### PROVIDED PASSAGE
[Start of Attachment]

And remember, you now have a uniformed interface to cancel async operation:

// And remember, you can do cancel everywhere!
future.cancel();

Also, promises are chainable:

auto future = libraryInstance
    .sendMessage({ "What a lovely day " })
    .then([](auto response) {
        if (response.code == 200) {
            std::cout << "Message has been delivered: " << response.code << std::endl;
        } else {
            std::cout << "Message has not been delivered: " << response.code << std::endl;
        }
    })
    .then([]() {
        std::cout << "I'm a chained method!" << std::endl;
        promise<int> p;
        // and make sure this promise will be resolved somewhere else

        return p.get_cancellable_future([]() {}); // I'm to lazy to write cancellaton here
    })
    .then([](int answer) {
        std::cout << "I'm asynchronously chained and answer is " << answer << std::endl;
    });

Thread model

What is the different in javascript and c++ runtimes? Everything! But one of the most important things - c++ programs usually have multiple threads. Which means that unlike JS when you just put whatever you want in “then” section, you need to care about non-blocking behaviour, thread safety, etc. This is the thing which we should care about, since we have a continuation. Imagine, library user has long operation inside the continuation, and we’re calling it from some core library thread. Such situation would cause whole library to stuck until continuation execution finished. This is not a kind of behaviour.

Most straightforward approach would be to resolve promise (call set_value in case of c++ promise) in a thread which you want this callback to be called from. This means manual rescheduling the event on some dedicated thread every time we need to resolve the promise. That is quite possible, but again, involves some manual work inside the library. At least we need to have this dedicated thread, easy way to reschedule event, etc. Sounds boring.

[End of Attachment]

### INFORMATION SHOWN
[Start of Attachment]

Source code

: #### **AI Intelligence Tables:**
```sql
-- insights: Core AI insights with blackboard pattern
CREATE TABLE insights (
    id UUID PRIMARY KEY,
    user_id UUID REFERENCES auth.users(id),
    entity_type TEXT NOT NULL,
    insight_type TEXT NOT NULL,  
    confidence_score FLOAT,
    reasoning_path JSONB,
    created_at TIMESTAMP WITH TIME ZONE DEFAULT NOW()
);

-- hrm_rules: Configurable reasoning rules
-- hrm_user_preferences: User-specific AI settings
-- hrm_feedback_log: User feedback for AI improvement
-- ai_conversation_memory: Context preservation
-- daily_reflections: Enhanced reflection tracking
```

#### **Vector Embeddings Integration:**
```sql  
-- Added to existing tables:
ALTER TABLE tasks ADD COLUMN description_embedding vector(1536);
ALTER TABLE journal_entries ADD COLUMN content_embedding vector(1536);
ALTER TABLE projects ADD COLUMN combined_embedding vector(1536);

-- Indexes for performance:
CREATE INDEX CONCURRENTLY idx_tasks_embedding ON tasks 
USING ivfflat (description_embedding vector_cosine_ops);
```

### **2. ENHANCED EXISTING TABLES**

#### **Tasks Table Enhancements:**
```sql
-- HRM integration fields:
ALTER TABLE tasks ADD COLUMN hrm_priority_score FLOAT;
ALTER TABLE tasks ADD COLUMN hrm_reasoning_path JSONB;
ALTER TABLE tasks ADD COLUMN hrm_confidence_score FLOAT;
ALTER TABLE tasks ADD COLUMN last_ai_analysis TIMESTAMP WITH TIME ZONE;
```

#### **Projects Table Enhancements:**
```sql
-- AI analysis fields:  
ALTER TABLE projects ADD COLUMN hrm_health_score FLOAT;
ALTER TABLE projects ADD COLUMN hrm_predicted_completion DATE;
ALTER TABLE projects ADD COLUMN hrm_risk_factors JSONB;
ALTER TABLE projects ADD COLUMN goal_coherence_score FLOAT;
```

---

[End of Attachment]

### WORK REQUEST 1
In the passage on C++ promises and thread models, what is described as the most straightforward way to keep a slow continuation from stalling the library?
### WORK REQUEST 2
Carry on the passage about C++ promises and thread models from the point where it stops.

### RESPONSE AREA 1
Resolve the promise (call set_value) in the thread you want the callback to be called from.

### RESPONSE AREA 2
One of the options is to bundle this functionality inside the promises library. Futures Java 8 has something like that. In every “thenContinueAsync” or smth like that user can pass a thread pool, which is going to be used to execute continuation method. This definetely should work for c++ also. Though it means that it’s a library user who has control over thread model. That’s also good thing, but not good enough. Let’s modify this approach a bit. We can still support passing the thread pool to every “then” call, but we also need a possibility to pass it to promise constructor. Or “get_future” method.

promise<void> p;
auto future = p.get_future(executor);
future.then([]() {
    std::cout << "Supplied executor decided which thread I'm executed on!" << std::endl;
});

Where executor can be really anything. For example, we can implement “synchronous executor”, which just calls the continuaton on the same thread We can implement “single thread executor”, which guarantees that all callback are being schedulet on the same thread And we can implement “multiple thread executor”, which just takes threads from threadpool

This method provides enough flexibility and helps to concentrate the knowledge about thread model at the place where promise is created.

Real life experience

This was a real life problem I had refactoring a c++ library. What can I say:

  • using such approach I got much simplier interface
  • users of library were happy enough since they don’t need to create a gazillion of listeners and track them manually
  • continuation got simpler
  • thread model became much more uniform

So, don’t hesitate, use promises in c++ and be happy!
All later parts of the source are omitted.